Along the way, he married a Danish woman, and the pair, moved to Denmark. While there, he worked for Zentropa Films, the production company of celebrated director Lars Von Trier (Dogville, Manderlay), doing design work, and gleaning as much information about filmmaking as he could. A producer named Jes Thomsen, who is now a director/producer at Molotov, Copenhagen, which reps Hughes in Denmark, particularly influenced him. “I learned a lot from him,” notes Hughes, “[about] trying to get a performance from a production, and the importance of finding the root of a story as opposed to finding the root of the production.”
Hughes later worked on the redesign of Copenhagen production shop BFS, and through Erik-Algreen Petersen, a producer there, starting directing spots. “He saw how I could transition from being purely creative to also directing stuff,” relates Hughes. “I did three hundred spots as a creative–I worked with Spike Jonze and Spike Lee and the Cohen Brothers, and when you keep your eyes open when things are happening, you can learn a shit load. … If you sit on Lance Acord’s or Jeff Cronenweth’s shoulders, you learn about lighting.”

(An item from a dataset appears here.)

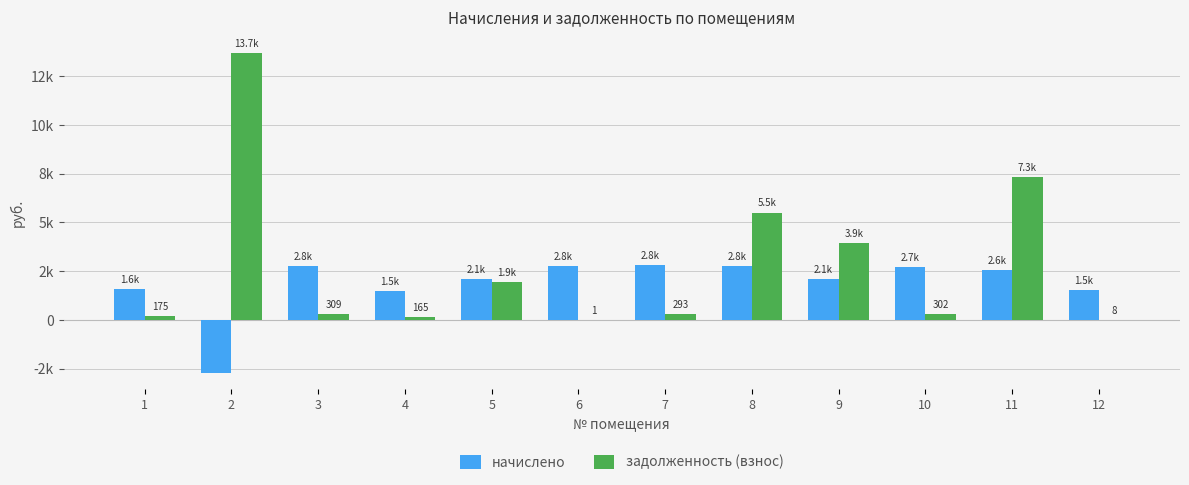

What is the difference between the maximum and minimum values in the задолженность (взнос) series?

13707.5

After he and his wife divorced, Hughes returned to the states, moving to Northern California, where he served as a creative at TBWA/Chiat/Day, San Francisco, working on FOX Sports and adidas, as well as Sony PlayStation 2’s award-winning spots “Gravity” and “Tractor Beam,” directed by Dayton/Faris of bicoastal Bob Industries. While in San Francisco, Hughes started working on “Rock Star Scars,” a series of interviews with indie bands, the unifying theme being that all the band member shared the story of how they got a particular scar. Mike Moore, an editor at TBWA/Chiat/Day, cut together the project, which Hughes branded for MTV2–the network didn’t pick up the spots, but did buy the concept.

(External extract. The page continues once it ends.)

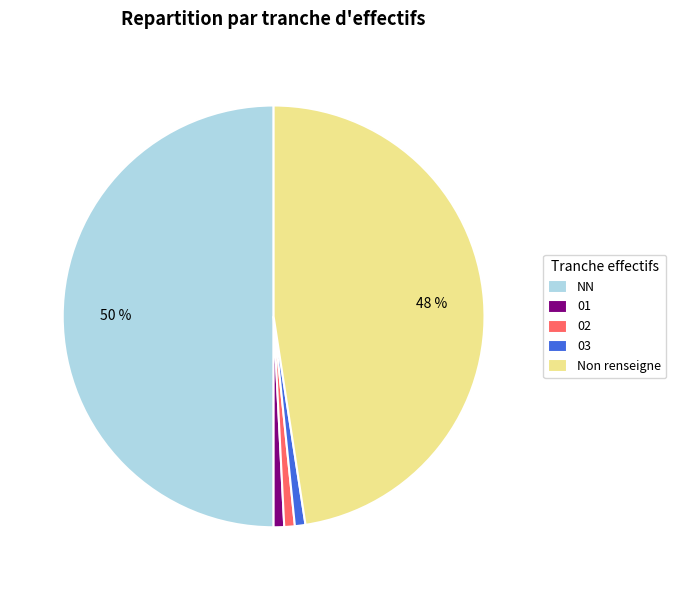

Which has a higher value, Non renseigne or 01?

Non renseigne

Along the way, Hughes decided to pursue commercial directing full-time, and was attracted to Reginald Pike because of the experience his friend Tim Godsall, a director with Biscuit Filmworks, Los Angeles, and untitled, Toronto, had with James Davis, executive producers at untitled, and sister company Reginald Pike. “I thought ‘He’s the one guy I’d trust to launch me,” ” says Hughes of Davis. “I’m thankful that he liked my stuff. He started giving me a lot of opportunities–that was in February and I’ve been shooting non-stop.”

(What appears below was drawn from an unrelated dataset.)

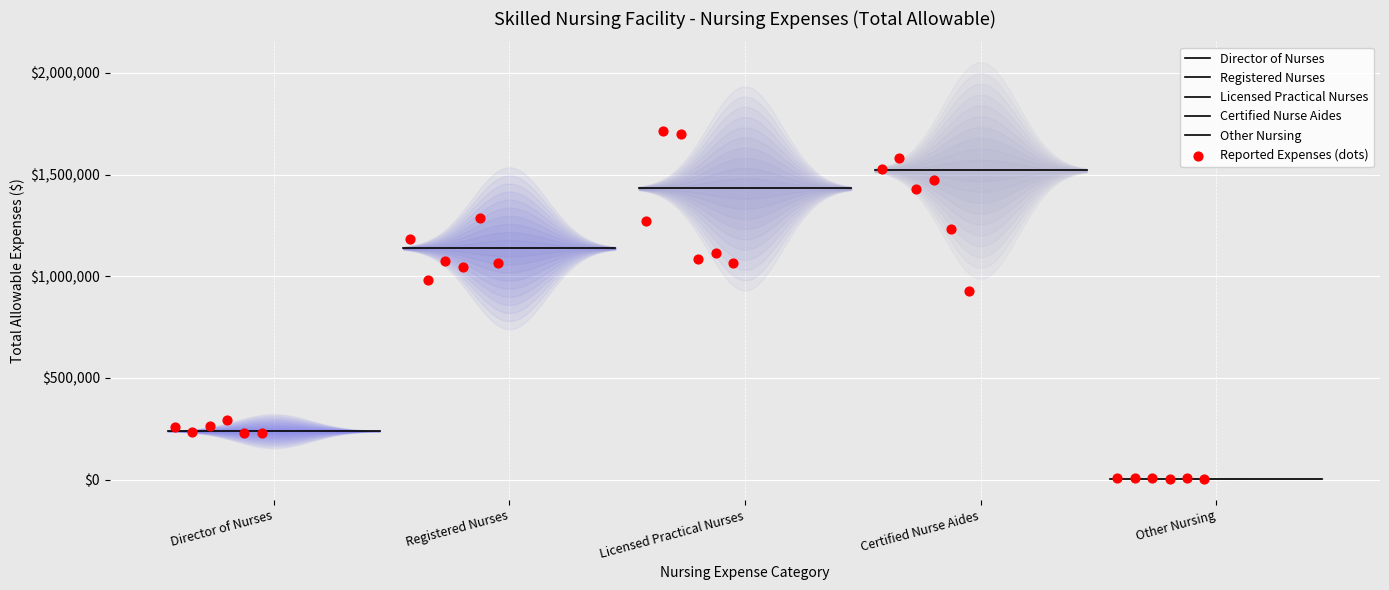

Which series has the widest spread of Y values?

Certified Nurse Aides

Hughes, who co-directed a skateboard movie called Lavender Or Danish Skater Perfect Fantasy Death with Ada Bligaard Sรธby, now has his sights set on the U.S. “I definitely have aspirations to work on spots in the states,” he admits. He is repped stateside by Reginaldo, a recently launched division of Reginald Pike that also represents Reginald Pike director Lena Beug (the rest of the Reginald Pike directors are handled by Biscuit in the U.S.)